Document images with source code
□ □ □ □
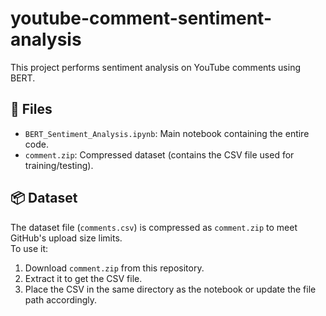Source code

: # youtube-comment-sentiment-analysis

This project performs sentiment analysis on YouTube comments using BERT.

## 📁 Files

- `BERT_Sentiment_Analysis.ipynb`: Main notebook containing the entire code.
- `comment.zip`: Compressed dataset (contains the CSV file used for training/testing).

## 📦 Dataset

The dataset file (`comments.csv`) is compressed as `comment.zip` to meet GitHub's upload size limits.  
To use it:

1. Download `comment.zip` from this repository.
2. Extract it to get the CSV file.
3. Place the CSV in the same directory as the notebook or update the file path accordingly.
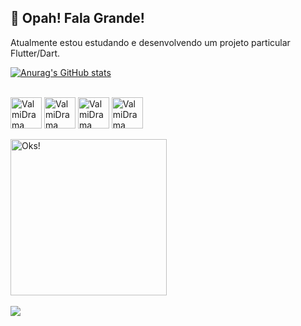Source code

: ## 👋 Opah! Fala Grande!
Atualmente estou estudando e desenvolvendo um projeto particular Flutter/Dart.

[![Anurag's GitHub stats](https://github-readme-stats.vercel.app/api?username=valmidrama&count_private=true&show_icons=true&theme=highcontrast)](https://github.com/valmidrama/github-readme-stats)
<div style ="display: inline_block"><br>
  <img align="center" alt="ValmiDrama CSS" heigth="30" width="50" src="https://img.shields.io/badge/HTML-239120?style=for-the-badge&logo=html5&logoColor=white">
  <img align="center" alt="ValmiDrama CSS" heigth="30" width="50" src="https://img.shields.io/badge/Dart-0175C2?style=for-the-badge&logo=dart&logoColor=white">
  <img align="center" alt="ValmiDrama CSS" heigth="30" width="50" src="https://img.shields.io/badge/Flutter-02569B?style=for-the-badge&logo=flutter&logoColor=white">
  <img align="center" alt="ValmiDrama CSS" heigth="30" width="50" src="https://img.shields.io/badge/HTML-239120?style=for-the-badge&logo=html5&logoColor=white">
  </div>
  <br>

  <img src="https://64.media.tumblr.com/tumblr_lz23q8p4bg1r0ralmo1_r1_500.gifv" alt="Oks!"  width="250" />

  <br>
  <div style ="display: inline_block"><br>
  <a href= "https://www.linkedin.com/in/valmi-gomes-silva-junior-ab042b8a" target="_blank"> <img src="https://img.shields.io/badge/LinkedIn-0077B5?style=for-the-badge&logo=linkedin&logoColor=white" target="_blank"></a>
  
  </div>
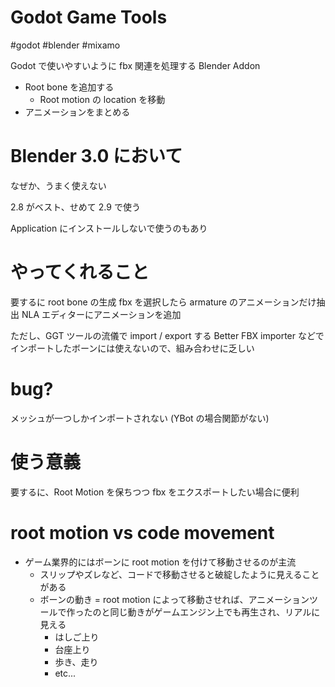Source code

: # Godot Game Tools

#godot #blender #mixamo

Godot で使いやすいように fbx 関連を処理する Blender Addon

- Root bone を追加する
  - Root motion の location を移動
- アニメーションをまとめる

# Blender 3.0 において
なぜか、うまく使えない

2.8 がベスト、せめて 2.9 で使う

Application にインストールしないで使うのもあり


# やってくれること

要するに root bone の生成
fbx を選択したら armature のアニメーションだけ抽出
NLA エディターにアニメーションを追加

ただし、GGT ツールの流儀で import / export する
Better FBX importer などでインポートしたボーンには使えないので、組み合わせに乏しい

# bug?
メッシュが一つしかインポートされない
(YBot の場合関節がない)


# 使う意義
要するに、Root Motion を保ちつつ fbx をエクスポートしたい場合に便利

# root motion vs code movement

- ゲーム業界的にはボーンに root motion を付けて移動させるのが主流
  - スリップやズレなど、コードで移動させると破綻したように見えることがある
  - ボーンの動き = root motion によって移動させれば、アニメーションツールで作ったのと同じ動きがゲームエンジン上でも再生され、リアルに見える
    - はしご上り
    - 台座上り
    - 歩き、走り
    - etc...



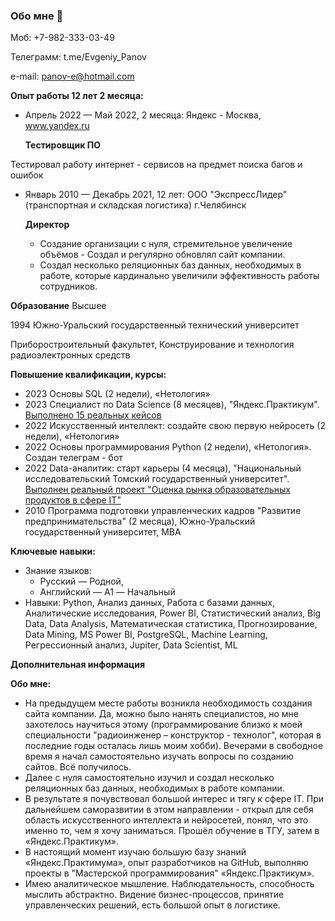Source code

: ### Обо мне 👋

<!--
**PanovEN/PanovEN** is a ✨ _special_ ✨ repository because its `README.md` (this file) appears on your GitHub profile.

Here are some ideas to get you started:

- 🔭 I’m currently working on ...
- 🌱 I’m currently learning ...
- 👯 I’m looking to collaborate on ...
- 🤔 I’m looking for help with ...
- 💬 Ask me about ...
- 📫 How to reach me: ...
- 😄 Pronouns: ...
- ⚡ Fun fact: ...
-->

Моб: +7-982-333-03-49

Телеграмм: t.me/Evgeniy_Panov

e-mail: panov-e@hotmail.com

**Опыт работы 12 лет 2 месяца:**
 
- Апрель 2022 — Май 2022, 2 месяца:	Яндекс - Москва, www.yandex.ru

  **Тестировщик ПО**
  
Тестировал работу интернет - сервисов на предмет поиска багов и ошибок

- Январь 2010 — Декабрь 2021, 12 лет:	ООО "ЭкспрессЛидер" (транспортная и складская логистика) г.Челябинск

  **Директор**
  -	Создание организации с нуля, стремительное увеличение объёмов - Создал и регулярно обновлял сайт компании.
  -	Создал несколько реляционных баз данных, необходимых в работе, которые кардинально увеличили эффективность работы сотрудников.


**Образование**
Высшее

1994	Южно-Уральский государственный технический университет

Приборостроительный факультет, Конструирование и технология радиоэлектронных средств


**Повышение квалификации, курсы:**

- 2023	Основы SQL (2 недели), «Нетология»
- 2023	Специалист по Data Science (8 месяцев), "Яндекс.Практикум".
[ Выполнено 15 реальных кейсов](https://github.com/PanovEN/yandex_practicum.git)
- 2022	Искусственный интеллект: создайте свою первую нейросеть (2 недели), «Нетология»
- 2022	Основы программирования Python (2 недели), «Нетология». Создан телеграм - бот
- 2022	Data-аналитик: старт карьеры (4 месяца), "Национальный исследовательский Томский государственный университет".
[ Выполнен реальный проект "Оценка рынка образовательных продуктов в сфере IT"](https://github.com/PanovEN/data-analytics-Academy.git)
- 2010	Программа подготовки управленческих кадров "Развитие предпринимательства" (2 месяца), Южно-Уральский государственный университет, MBA

**Ключевые навыки:**

- Знание языков:
  - Русский — Родной,
  - Английский — A1 — Начальный
- Навыки:	Python, Анализ данных, Работа с базами данных, Аналитические исследования, Power BI, Статистический анализ, Big Data, Data Analysis, Математическая статистика, Прогнозирование, Data Mining, MS Power BI, PostgreSQL, Machine Learning, Регрессионный анализ, Jupiter, Data Scientist, ML

**Дополнительная информация**
 
**Обо мне:**

- На предыдущем месте работы возникла необходимость создания сайта компании. Да, можно было нанять специалистов, но мне захотелось научиться этому (программирование близко к моей специальности "радиоинженер – конструктор - технолог", которая в последние годы осталась лишь моим хобби). Вечерами в свободное время я начал самостоятельно изучать вопросы по созданию сайтов. Всё получилось.
- Далее с нуля самостоятельно изучил и создал несколько реляционных баз данных, необходимых в работе компании.
- В результате я почувствовал большой интерес и тягу к сфере IT. При дальнейшем саморазвитии в этом направлении - открыл для себя область искусственного интеллекта и нейросетей, понял, что это именно то, чем я хочу заниматься. Прошёл обучение в ТГУ, затем в «Яндекс.Практикум».
- В настоящий момент изучаю большую базу знаний «Яндекс.Практимума», опыт разработчиков на GitHub, выполняю проекты в "Мастерской программирования" «Яндекс.Практикум».
- Имею аналитическое мышление. Наблюдательность, способность мыслить абстрактно. Видение бизнес-процессов, принятие управленческих решений, есть большой опыт в логистике.

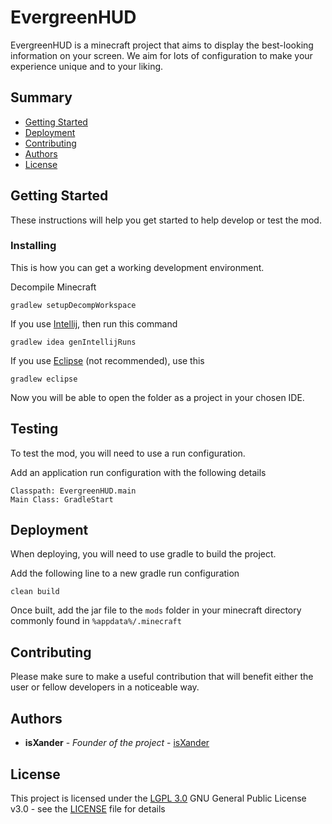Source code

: # EvergreenHUD

EvergreenHUD is a minecraft project that aims to display
the best-looking information on your screen. We aim for
lots of configuration to make your experience unique and
to your liking.

## Summary

- [Getting Started](#getting-started)
- [Deployment](#deployment)
- [Contributing](#contributing)
- [Authors](#authors)
- [License](#license)

## Getting Started

These instructions will help you get started to help develop
or test the mod.

### Installing

This is how you can get a working development environment.

Decompile Minecraft

    gradlew setupDecompWorkspace

If you use [Intellij](https://www.jetbrains.com/idea/), then run this command

    gradlew idea genIntellijRuns

If you use [Eclipse](https://www.eclipse.org/) (not recommended), use this

    gradlew eclipse

Now you will be able to open the folder as a project in your chosen IDE.

## Testing

To test the mod, you will need to use a run configuration.

Add an application run configuration with the following details

    Classpath: EvergreenHUD.main
    Main Class: GradleStart

## Deployment

When deploying, you will need to use gradle to build the project.

Add the following line to a new gradle run configuration

    clean build

Once built, add the jar file to the `mods` folder in your minecraft directory commonly found in `%appdata%/.minecraft`

## Contributing

Please make sure to make a useful contribution that will benefit either the user or fellow developers in a noticeable way.

## Authors

- **isXander** - *Founder of the project* -
  [isXander](https://github.com/isXander)

## License

This project is licensed under the [LGPL 3.0](LICENSE) 
GNU General Public License v3.0 - see the [LICENSE](LICENSE) file for
details
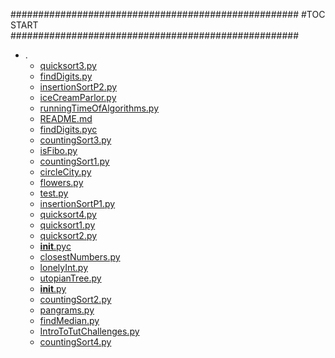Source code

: 





####################################################
#TOC START
####################################################
* .
    * [quicksort3.py](./quicksort3.py)
    * [findDigits.py](./findDigits.py)
    * [insertionSortP2.py](./insertionSortP2.py)
    * [iceCreamParlor.py](./iceCreamParlor.py)
    * [runningTimeOfAlgorithms.py](./runningTimeOfAlgorithms.py)
    * [README.md](./README.md)
    * [findDigits.pyc](./findDigits.pyc)
    * [countingSort3.py](./countingSort3.py)
    * [isFibo.py](./isFibo.py)
    * [countingSort1.py](./countingSort1.py)
    * [circleCity.py](./circleCity.py)
    * [flowers.py](./flowers.py)
    * [test.py](./test.py)
    * [insertionSortP1.py](./insertionSortP1.py)
    * [quicksort4.py](./quicksort4.py)
    * [quicksort1.py](./quicksort1.py)
    * [quicksort2.py](./quicksort2.py)
    * [__init__.pyc](./__init__.pyc)
    * [closestNumbers.py](./closestNumbers.py)
    * [lonelyInt.py](./lonelyInt.py)
    * [utopianTree.py](./utopianTree.py)
    * [__init__.py](./__init__.py)
    * [countingSort2.py](./countingSort2.py)
    * [pangrams.py](./pangrams.py)
    * [findMedian.py](./findMedian.py)
    * [IntroToTutChallenges.py](./IntroToTutChallenges.py)
    * [countingSort4.py](./countingSort4.py)
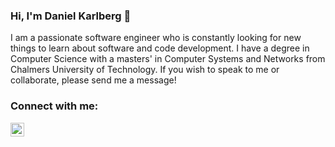 ### Hi, I'm Daniel Karlberg 👋

I am a passionate software engineer who is constantly looking for new things to learn about software and code development. I have a degree in Computer Science with a masters' in Computer Systems and Networks from Chalmers University of Technology. If you wish to speak to me or collaborate, please send me a message!

### Connect with me: 
[<img alt="codeSTACKr | LinkedIn" width="22px" src="https://cdn.jsdelivr.net/npm/simple-icons@v3/icons/linkedin.svg" />][linkedin]

[linkedin]: https://www.linkedin.com/in/danielaagekarlberg/

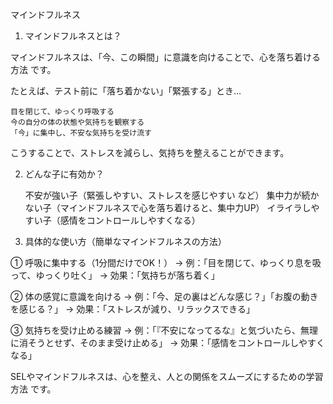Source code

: マインドフルネス
1. マインドフルネスとは？

マインドフルネスは、「今、この瞬間」に意識を向けることで、心を落ち着ける方法 です。

たとえば、テスト前に「落ち着かない」「緊張する」とき…

    目を閉じて、ゆっくり呼吸する
    今の自分の体の状態や気持ちを観察する
    「今」に集中し、不安な気持ちを受け流す

こうすることで、ストレスを減らし、気持ちを整えることができます。

2. どんな子に有効か？

    不安が強い子（緊張しやすい、ストレスを感じやすい など）
    集中力が続かない子（マインドフルネスで心を落ち着けると、集中力UP）
    イライラしやすい子（感情をコントロールしやすくなる）

3. 具体的な使い方（簡単なマインドフルネスの方法）

① 呼吸に集中する（1分間だけでOK！）
→ 例：「目を閉じて、ゆっくり息を吸って、ゆっくり吐く」
→ 効果：「気持ちが落ち着く」

② 体の感覚に意識を向ける
→ 例：「今、足の裏はどんな感じ？」「お腹の動きを感じる？」
→ 効果：「ストレスが減り、リラックスできる」

③ 気持ちを受け止める練習
→ 例：「『不安になってるな』と気づいたら、無理に消そうとせず、そのまま受け止める」
→ 効果：「感情をコントロールしやすくなる」

SELやマインドフルネスは、心を整え、人との関係をスムーズにするための学習方法 です。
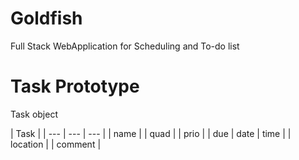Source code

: # Goldfish

Full Stack WebApplication for Scheduling and To-do list

# Task Prototype

Task object

| Task |
| --- | --- | --- |
| name |
| quad |
| prio |
| due | date | time |
| location |
| comment |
□ □ □ □
> [EXERCISE OBJECTIVE]
Please show all lines from the entries that contain the word "Практикум".

> [COMPLETED TASK]
- 2023	Специалист по Data Science (8 месяцев), "Яндекс.Практикум".
- В результате я почувствовал большой интерес и тягу к сфере IT. При дальнейшем саморазвитии в этом направлении - открыл для себя область искусственного интеллекта и нейросетей, понял, что это именно то, чем я хочу заниматься. Прошёл обучение в ТГУ, затем в «Яндекс.Практикум».
- В настоящий момент изучаю большую базу знаний «Яндекс.Практимума», опыт разработчиков на GitHub, выполняю проекты в "Мастерской программирования" «Яндекс.Практикум».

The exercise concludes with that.